TASK MATERIAL START
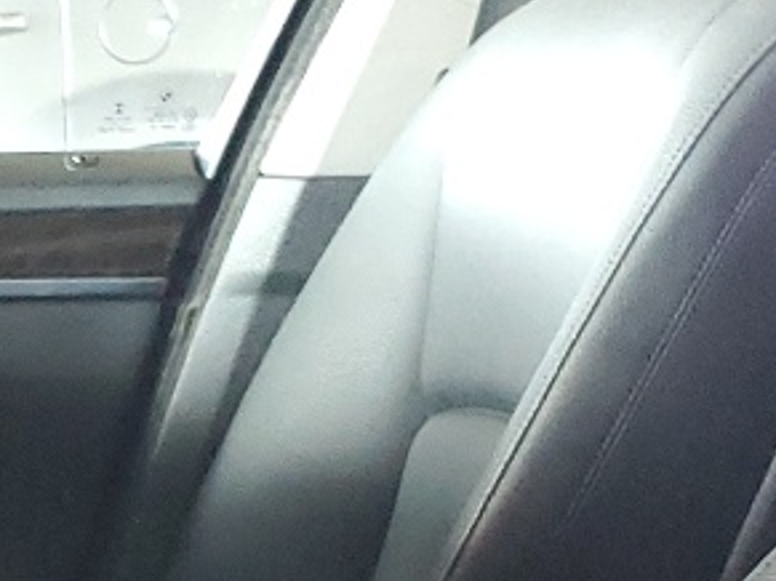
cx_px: -688
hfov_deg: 12.4
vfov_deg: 9.7
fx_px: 3204
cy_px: 1165
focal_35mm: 143
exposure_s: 1/40
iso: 373
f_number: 1.5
TASK MATERIAL END
What is needed is an exact copy of the lines from the one containing "hfov_deg: 12.4" to the end of the data; please add nothing else.

WRITTEN RESPONSE:
hfov_deg: 12.4
vfov_deg: 9.7
fx_px: 3204
cy_px: 1165
focal_35mm: 143
exposure_s: 1/40
iso: 373
f_number: 1.5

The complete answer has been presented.